伽马卡兹m2硬调21尺参数表摘要：一、伽马卡兹m2 硬调21 尺参数表简介1.伽马卡兹m2 硬调21 尺的背景与概述2.产品定位与适用场景二、伽马卡兹m2 硬调21 尺的主要参数1.长度参数2.硬度参数3.调整参数4.其他重要参数三、伽马卡兹m2 硬调21 尺的优势与特点1.高精度调整2.稳定性能3.用户友好设计4.耐用性四、伽马卡兹m2 硬调21 尺在行业中的应用1.工业生产领域2.科学研究领域3.医疗领域正文：【伽马卡兹m2 硬调21 尺参数表简介】伽马卡兹m2 硬调21 尺是一款具有高精度、稳定性能和耐用性的测量工具。

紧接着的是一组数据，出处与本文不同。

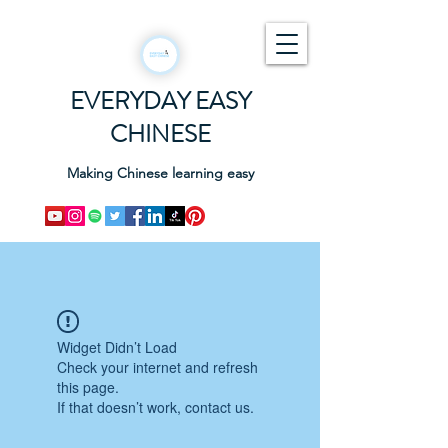
EVERYDAY EASY
CHINESE
Making Chinese learning easy
Widget Didn’t Load
Check your internet and refresh
this page.
If that doesn’t work, contact us.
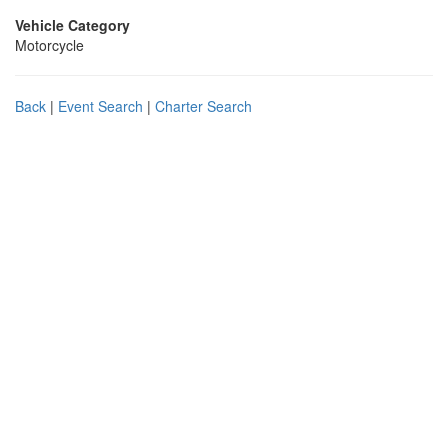
Vehicle Category
Motorcycle
Back
|
Event Search
|
Charter Search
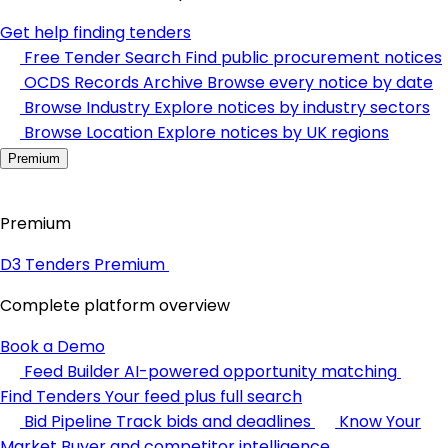
Get help finding tenders
Free Tender Search
Find public procurement notices
OCDS Records Archive
Browse every notice by date
Browse Industry
Explore notices by industry sectors
Browse Location
Explore notices by UK regions
Premium
Premium
D3 Tenders Premium
Complete platform overview
Book a Demo
Feed Builder
AI-powered opportunity matching
Find Tenders
Your feed plus full search
Bid Pipeline
Track bids and deadlines
Know Your
Market
Buyer and competitor intelligence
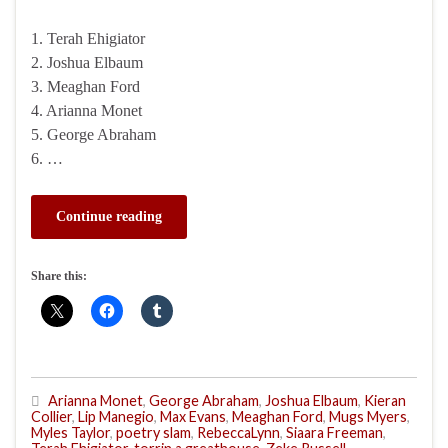
1. Terah Ehigiator
2. Joshua Elbaum
3. Meaghan Ford
4. Arianna Monet
5. George Abraham
6. …
Continue reading
Share this:
Arianna Monet
,
George Abraham
,
Joshua Elbaum
,
Kieran
Collier
,
Lip Manegio
,
Max Evans
,
Meaghan Ford
,
Mugs Myers
,
Myles Taylor
,
poetry slam
,
RebeccaLynn
,
Siaara Freeman
,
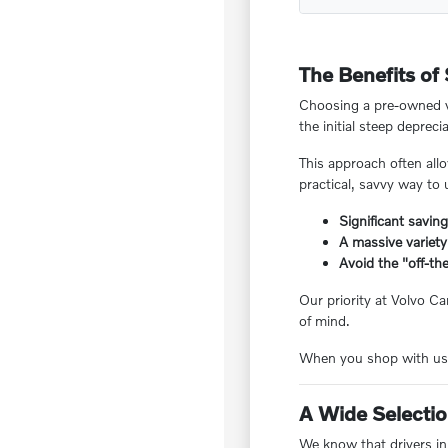
The Benefits of
Choosing a pre-owned ve
the initial steep deprecia
This approach often all
practical, savvy way to
Significant savin
A massive variety
Avoid the "off-the
Our priority at Volvo Ca
of mind.
When you shop with us, 
A Wide Selection
We know that drivers in 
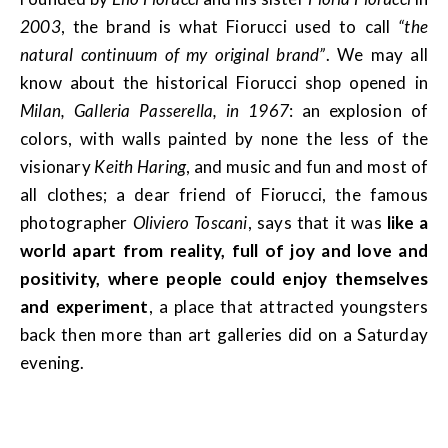
2003
, the brand is what Fiorucci used to call
“the
natural continuum of my original brand”
. We may all
know about the historical Fiorucci shop opened in
Milan, Galleria Passerella, in 1967
: an explosion of
colors, with walls painted by none the less of the
visionary
Keith Haring
, and music and fun and most of
all clothes; a dear friend of Fiorucci, the famous
photographer
Oliviero Toscani
, says that it was
like a
world apart from reality, full of joy and love and
positivity, where people could enjoy themselves
and experiment
, a place that attracted youngsters
back then more than art galleries did on a Saturday
evening.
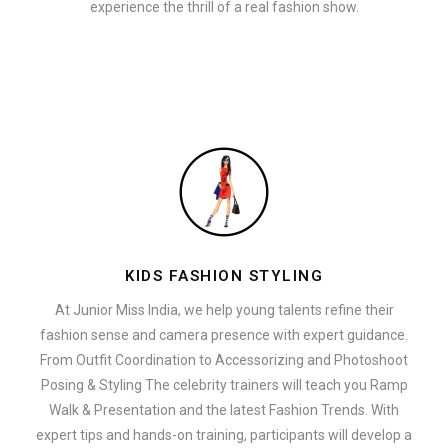
experience the thrill of a real fashion show.
KIDS FASHION STYLING
At Junior Miss India, we help young talents refine their
fashion sense and camera presence with expert guidance.
From Outfit Coordination to Accessorizing and Photoshoot
Posing & Styling The celebrity trainers will teach you Ramp
Walk & Presentation and the latest Fashion Trends. With
expert tips and hands-on training, participants will develop a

它适用于各种工业生产、科学研究和医疗领域等需要精确测量的场景。

【伽马卡兹m2 硬调21 尺的主要参数】1.长度参数：伽马卡兹m2 硬调21 尺的长度为21 尺，即21 英尺，约等于6.4 米。

这样的长度范围可以满足大部分测量需求。

2.硬度参数：伽马卡兹m2 硬调21 尺采用了高硬度的材料，使得产品具有较长的使用寿命和抗磨损性能。

3.调整参数：伽马卡兹m2 硬调21 尺具有可调节的功能，用户可以根据实际需求对工具进行精确调整，提高测量精度。

4.其他重要参数：伽马卡兹m2 硬调21 尺还具备其他一些重要参数，如测量范围、分辨率、最大承载重量等，这些参数可以根据用户需求进行选择。

【伽马卡兹m2 硬调21 尺的优势与特点】1.高精度调整：伽马卡兹m2 硬调21 尺具有出色的调整性能，能够实现精确到毫米级别的测量。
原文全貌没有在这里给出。